*** Opening Records to process ***
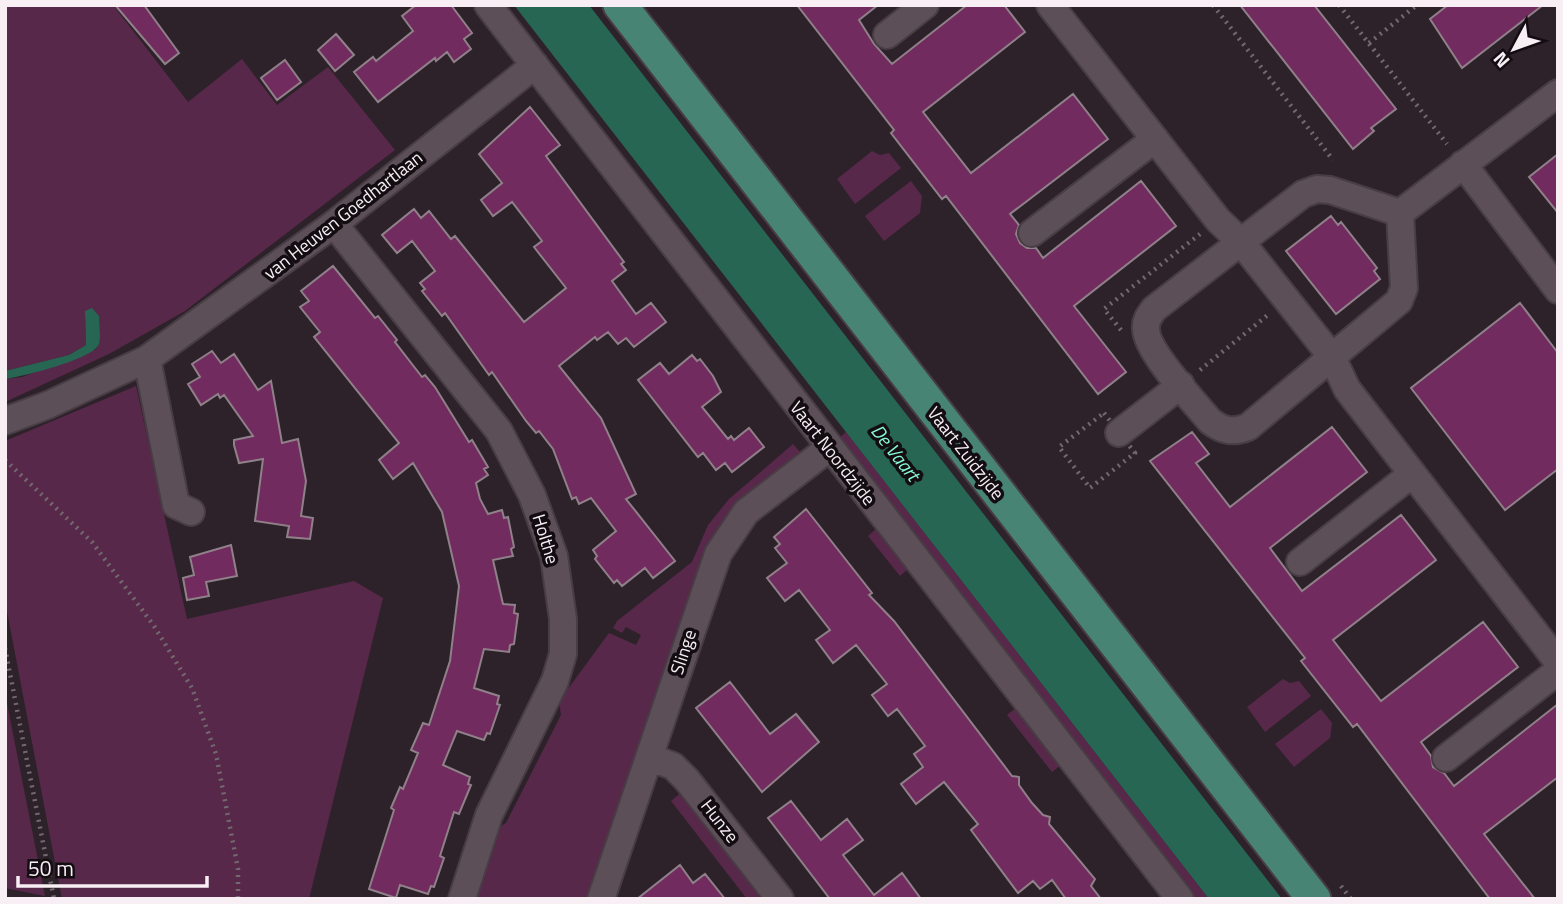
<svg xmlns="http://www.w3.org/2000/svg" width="1563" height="904" font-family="'Titillium Web',sans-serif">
<rect width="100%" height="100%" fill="#2e222a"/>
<path fill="#572849" d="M5,5H113L188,102L242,59L277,105L328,67L395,150L185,311L109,354L5,402V379L22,377L96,349L99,344V316L85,311L86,345L69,355L5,371Z
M872,151L880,155L889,153L901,168L855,204L837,179Z
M911,181L922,196L920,213L884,241L865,216Z
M136,386L187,619L354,581L383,598L309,899H62L5,601V441Z
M846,432L1209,899H1193L836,441Z
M793,444L800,452L796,458L749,499L591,899H471L493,831L506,823L561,715L559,701L609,633L636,645L641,635L626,627L622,633L613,628L617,621L692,562L708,525L729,499Z
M877,528L908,569L900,576L868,536Z
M1283,679L1290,683L1299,681L1311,696L1265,732L1247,707Z
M5,693L45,896L5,888Z
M1017,707L1061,765L1052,772L1007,715Z
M1321,709L1332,723L1330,738L1294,767L1275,744Z
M684,790L769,899H747L671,801Z"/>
<path fill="#286654" d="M514,5H589L1282,899H1209Z
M92,308L99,316C99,324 101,336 99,344C94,359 21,377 5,379V371L69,355L86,345L85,311Z"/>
<path fill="#722b5e" stroke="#8f8089" stroke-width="2" d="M115,5H144L179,53L165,64Z
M416,5H451L472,33L464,39L471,49L454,62L447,52L436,61L435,58L378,102L354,72L373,57L376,61L413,31L402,16Z
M797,5H878L859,20L874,44L892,64L967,5H1004L1025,32L923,112L971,173L1073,94L1108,139L1010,214L1019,225L1016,234L1020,243L1027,248H1036L1043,258L1141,181L1176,226L1074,306L1126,372L1098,394L946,196L942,199L891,133L894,130Z
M1240,5H1314L1396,109L1371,128L1374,131L1353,149Z
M1448,5H1543L1462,68L1430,19Z
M336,34L354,55L335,71L318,50Z
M285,60L301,82L277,100L261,78Z
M530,107L560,145L546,156L624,262L621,264L626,270L612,281L636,314L651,303L666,322L634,347L626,338L618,344L608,332L597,340L595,337L559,366L601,418L636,494L626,499L675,561L653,578L645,568L622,586L617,580L614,583L595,559L597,556L593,550L616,531L591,498L579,504L576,497L572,499L553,449L539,431L536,433L526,421L492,372L489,375L445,313L442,316L422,291L425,289L420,283L435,271L412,241L397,253L382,235L414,209L421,218L429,211L451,239L455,236L524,322L566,288L534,247L542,241L512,202L493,216L481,200L502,183L479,154Z
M1558,154V213L1529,177Z
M1331,216L1338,225L1341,222L1377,268L1374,271L1380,279L1336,314L1286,251Z
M333,266L375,318L378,316L397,340L395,342L422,377L425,375L435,387L469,442L472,440L488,467L484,469L488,475L476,483L480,499L488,514L502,510L504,518L508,517L514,547L511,549L513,556L493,560L503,604L515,605L514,613L518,614L514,644L510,645L509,652L484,649L474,688L499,696L497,704L500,705L490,734L487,733L484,740L457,731L443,765L470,777L468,784L471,785L459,814L454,812L440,856L444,858L434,887L431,886L428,894L400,885L396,898L369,889L394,810L391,808L400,787L403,789L418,753L411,750L423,723L429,725L450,661L459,586L442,512L413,463L393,479L379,460L399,443L314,337L320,332L300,307L309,301L301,291Z
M1520,303L1558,353V469L1505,510L1411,388Z
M212,351L221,363L234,354L258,390L271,381L282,443L298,439L306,481L301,516L313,518L310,539L287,537L289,526L255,521L263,459L239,463L234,445V440L253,436L224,395L220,398L218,394L201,405L188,384L200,377L192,364Z
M692,355L697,361L700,359L713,376L721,392L702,407L728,439L731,436L734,440L749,428L764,447L732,472L725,463L716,470L703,453L698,457L638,380L660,363L669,374Z
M1332,427L1367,472L1270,548L1302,591L1401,515L1436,560L1333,640L1381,701L1483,622L1518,667L1421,742L1431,756L1433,767L1444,773L1454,786L1558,704V777L1484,834L1535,899H1490L1357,724L1353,727L1301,661L1305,658L1150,461L1192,432L1209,454L1196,463L1230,507Z
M806,509L872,593L869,595L894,621L1012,776L1019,777V785L1032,803L1043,815L1050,817L1049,824L1095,879L1091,886L1101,899H1066L1052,880L1040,889L1033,881L1018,893L971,830L978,824L944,782L916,804L901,784L923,767L914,754L925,746L897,709L888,716L872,695L887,684L856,645L833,663L816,640L830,630L799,590L785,601L767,578L787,563L775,548L780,544L774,537Z
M231,545L237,576L206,582L209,596L187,600L183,578L194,575L190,557Z
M730,682L770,734L796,714L819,742L762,792L696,708Z
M791,801L821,840L847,819L863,840L843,855L874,895L902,873L921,899H830L768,818Z
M680,865L693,883L705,874L725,899H637Z"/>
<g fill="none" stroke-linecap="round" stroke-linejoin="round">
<defs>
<path id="minor" d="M488,5L1180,899
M1050,5L1218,220L1241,242L1332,357L1347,389L1558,662
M887,35L925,5
M1463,164L1558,290
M1317,189L1330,190L1400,213L1404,288L1399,301L1248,427C1233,433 1223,431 1210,421C1195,403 1146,351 1146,329C1145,321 1149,316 1154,309L1303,194Z
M1400,213L1558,93
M334,224L499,431L532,495L554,556L563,619V654L555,681L489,815L462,899
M1032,233L1155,139
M147,359L176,505L191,512
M5,421L48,405L147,359L334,224L535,65
M1119,433L1181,385
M1300,562L1412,474
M649,757L673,766L687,780L780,899
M1446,758L1558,671
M601,899L718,554L746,512L829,448"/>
<path id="major" d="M620,5L1314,899"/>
</defs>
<use href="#minor" stroke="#483d44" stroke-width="30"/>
<use href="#major" stroke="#483d44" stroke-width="37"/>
<path stroke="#73686f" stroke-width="4.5" stroke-dasharray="2 5" stroke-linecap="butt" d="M1213,5L1333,160
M1339,5L1447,144
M1369,43L1417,5
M1121,330L1104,309L1200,234
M1200,370L1269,314
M1104,413L1135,453L1090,488L1059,447Z
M5,460L92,542L154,626L192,688L216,754L238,869V899
M5,648L54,899
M1341,886L1351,899"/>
<use href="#minor" stroke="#5c4f57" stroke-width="26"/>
<use href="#major" stroke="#478474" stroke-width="33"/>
</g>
<g text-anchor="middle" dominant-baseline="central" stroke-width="7" stroke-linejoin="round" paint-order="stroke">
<g font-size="18" fill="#f7eff4" stroke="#130d11">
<text transform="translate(343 215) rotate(-38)">van Heuven Goedhartlaan</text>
<text transform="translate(833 453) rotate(52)">Vaart Noordzijde</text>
<text transform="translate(966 453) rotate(52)">Vaart Zuidzijde</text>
<text transform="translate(546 539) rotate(73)">Holthe</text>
<text transform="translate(683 652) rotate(-72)">Slinge</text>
<text transform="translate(720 821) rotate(52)">Hunze</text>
</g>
<g font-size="19" font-style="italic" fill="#87fbd6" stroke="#130d11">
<text transform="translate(896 452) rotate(52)">De Vaart</text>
</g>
</g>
<rect width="1563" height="904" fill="none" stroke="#f7eff4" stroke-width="14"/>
<g transform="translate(1514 49) rotate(229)" stroke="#130d11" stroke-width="5" paint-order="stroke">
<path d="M0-5L12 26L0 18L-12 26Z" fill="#f7eff4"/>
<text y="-10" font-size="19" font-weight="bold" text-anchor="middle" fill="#f7eff4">N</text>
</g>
<path d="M18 876v10h189v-10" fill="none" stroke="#f7eff4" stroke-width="3.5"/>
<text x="28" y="876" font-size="21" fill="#f7eff4" stroke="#130d11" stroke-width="5" paint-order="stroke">50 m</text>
</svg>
*** Closing Records to process ***
▶ What you are asked to do
Would you give the material back exactly, minus the pictures?

▶ Output
<svg xmlns="http://www.w3.org/2000/svg" width="1563" height="904" font-family="'Titillium Web',sans-serif">
<rect width="100%" height="100%" fill="#2e222a"/>
<path fill="#572849" d="M5,5H113L188,102L242,59L277,105L328,67L395,150L185,311L109,354L5,402V379L22,377L96,349L99,344V316L85,311L86,345L69,355L5,371Z
M872,151L880,155L889,153L901,168L855,204L837,179Z
M911,181L922,196L920,213L884,241L865,216Z
M136,386L187,619L354,581L383,598L309,899H62L5,601V441Z
M846,432L1209,899H1193L836,441Z
M793,444L800,452L796,458L749,499L591,899H471L493,831L506,823L561,715L559,701L609,633L636,645L641,635L626,627L622,633L613,628L617,621L692,562L708,525L729,499Z
M877,528L908,569L900,576L868,536Z
M1283,679L1290,683L1299,681L1311,696L1265,732L1247,707Z
M5,693L45,896L5,888Z
M1017,707L1061,765L1052,772L1007,715Z
M1321,709L1332,723L1330,738L1294,767L1275,744Z
M684,790L769,899H747L671,801Z"/>
<path fill="#286654" d="M514,5H589L1282,899H1209Z
M92,308L99,316C99,324 101,336 99,344C94,359 21,377 5,379V371L69,355L86,345L85,311Z"/>
<path fill="#722b5e" stroke="#8f8089" stroke-width="2" d="M115,5H144L179,53L165,64Z
M416,5H451L472,33L464,39L471,49L454,62L447,52L436,61L435,58L378,102L354,72L373,57L376,61L413,31L402,16Z
M797,5H878L859,20L874,44L892,64L967,5H1004L1025,32L923,112L971,173L1073,94L1108,139L1010,214L1019,225L1016,234L1020,243L1027,248H1036L1043,258L1141,181L1176,226L1074,306L1126,372L1098,394L946,196L942,199L891,133L894,130Z
M1240,5H1314L1396,109L1371,128L1374,131L1353,149Z
M1448,5H1543L1462,68L1430,19Z
M336,34L354,55L335,71L318,50Z
M285,60L301,82L277,100L261,78Z
M530,107L560,145L546,156L624,262L621,264L626,270L612,281L636,314L651,303L666,322L634,347L626,338L618,344L608,332L597,340L595,337L559,366L601,418L636,494L626,499L675,561L653,578L645,568L622,586L617,580L614,583L595,559L597,556L593,550L616,531L591,498L579,504L576,497L572,499L553,449L539,431L536,433L526,421L492,372L489,375L445,313L442,316L422,291L425,289L420,283L435,271L412,241L397,253L382,235L414,209L421,218L429,211L451,239L455,236L524,322L566,288L534,247L542,241L512,202L493,216L481,200L502,183L479,154Z
M1558,154V213L1529,177Z
M1331,216L1338,225L1341,222L1377,268L1374,271L1380,279L1336,314L1286,251Z
M333,266L375,318L378,316L397,340L395,342L422,377L425,375L435,387L469,442L472,440L488,467L484,469L488,475L476,483L480,499L488,514L502,510L504,518L508,517L514,547L511,549L513,556L493,560L503,604L515,605L514,613L518,614L514,644L510,645L509,652L484,649L474,688L499,696L497,704L500,705L490,734L487,733L484,740L457,731L443,765L470,777L468,784L471,785L459,814L454,812L440,856L444,858L434,887L431,886L428,894L400,885L396,898L369,889L394,810L391,808L400,787L403,789L418,753L411,750L423,723L429,725L450,661L459,586L442,512L413,463L393,479L379,460L399,443L314,337L320,332L300,307L309,301L301,291Z
M1520,303L1558,353V469L1505,510L1411,388Z
M212,351L221,363L234,354L258,390L271,381L282,443L298,439L306,481L301,516L313,518L310,539L287,537L289,526L255,521L263,459L239,463L234,445V440L253,436L224,395L220,398L218,394L201,405L188,384L200,377L192,364Z
M692,355L697,361L700,359L713,376L721,392L702,407L728,439L731,436L734,440L749,428L764,447L732,472L725,463L716,470L703,453L698,457L638,380L660,363L669,374Z
M1332,427L1367,472L1270,548L1302,591L1401,515L1436,560L1333,640L1381,701L1483,622L1518,667L1421,742L1431,756L1433,767L1444,773L1454,786L1558,704V777L1484,834L1535,899H1490L1357,724L1353,727L1301,661L1305,658L1150,461L1192,432L1209,454L1196,463L1230,507Z
M806,509L872,593L869,595L894,621L1012,776L1019,777V785L1032,803L1043,815L1050,817L1049,824L1095,879L1091,886L1101,899H1066L1052,880L1040,889L1033,881L1018,893L971,830L978,824L944,782L916,804L901,784L923,767L914,754L925,746L897,709L888,716L872,695L887,684L856,645L833,663L816,640L830,630L799,590L785,601L767,578L787,563L775,548L780,544L774,537Z
M231,545L237,576L206,582L209,596L187,600L183,578L194,575L190,557Z
M730,682L770,734L796,714L819,742L762,792L696,708Z
M791,801L821,840L847,819L863,840L843,855L874,895L902,873L921,899H830L768,818Z
M680,865L693,883L705,874L725,899H637Z"/>
<g fill="none" stroke-linecap="round" stroke-linejoin="round">
<defs>
<path id="minor" d="M488,5L1180,899
M1050,5L1218,220L1241,242L1332,357L1347,389L1558,662
M887,35L925,5
M1463,164L1558,290
M1317,189L1330,190L1400,213L1404,288L1399,301L1248,427C1233,433 1223,431 1210,421C1195,403 1146,351 1146,329C1145,321 1149,316 1154,309L1303,194Z
M1400,213L1558,93
M334,224L499,431L532,495L554,556L563,619V654L555,681L489,815L462,899
M1032,233L1155,139
M147,359L176,505L191,512
M5,421L48,405L147,359L334,224L535,65
M1119,433L1181,385
M1300,562L1412,474
M649,757L673,766L687,780L780,899
M1446,758L1558,671
M601,899L718,554L746,512L829,448"/>
<path id="major" d="M620,5L1314,899"/>
</defs>
<use href="#minor" stroke="#483d44" stroke-width="30"/>
<use href="#major" stroke="#483d44" stroke-width="37"/>
<path stroke="#73686f" stroke-width="4.5" stroke-dasharray="2 5" stroke-linecap="butt" d="M1213,5L1333,160
M1339,5L1447,144
M1369,43L1417,5
M1121,330L1104,309L1200,234
M1200,370L1269,314
M1104,413L1135,453L1090,488L1059,447Z
M5,460L92,542L154,626L192,688L216,754L238,869V899
M5,648L54,899
M1341,886L1351,899"/>
<use href="#minor" stroke="#5c4f57" stroke-width="26"/>
<use href="#major" stroke="#478474" stroke-width="33"/>
</g>
<g text-anchor="middle" dominant-baseline="central" stroke-width="7" stroke-linejoin="round" paint-order="stroke">
<g font-size="18" fill="#f7eff4" stroke="#130d11">
<text transform="translate(343 215) rotate(-38)">van Heuven Goedhartlaan</text>
<text transform="translate(833 453) rotate(52)">Vaart Noordzijde</text>
<text transform="translate(966 453) rotate(52)">Vaart Zuidzijde</text>
<text transform="translate(546 539) rotate(73)">Holthe</text>
<text transform="translate(683 652) rotate(-72)">Slinge</text>
<text transform="translate(720 821) rotate(52)">Hunze</text>
</g>
<g font-size="19" font-style="italic" fill="#87fbd6" stroke="#130d11">
<text transform="translate(896 452) rotate(52)">De Vaart</text>
</g>
</g>
<rect width="1563" height="904" fill="none" stroke="#f7eff4" stroke-width="14"/>
<g transform="translate(1514 49) rotate(229)" stroke="#130d11" stroke-width="5" paint-order="stroke">
<path d="M0-5L12 26L0 18L-12 26Z" fill="#f7eff4"/>
<text y="-10" font-size="19" font-weight="bold" text-anchor="middle" fill="#f7eff4">N</text>
</g>
<path d="M18 876v10h189v-10" fill="none" stroke="#f7eff4" stroke-width="3.5"/>
<text x="28" y="876" font-size="21" fill="#f7eff4" stroke="#130d11" stroke-width="5" paint-order="stroke">50 m</text>
</svg>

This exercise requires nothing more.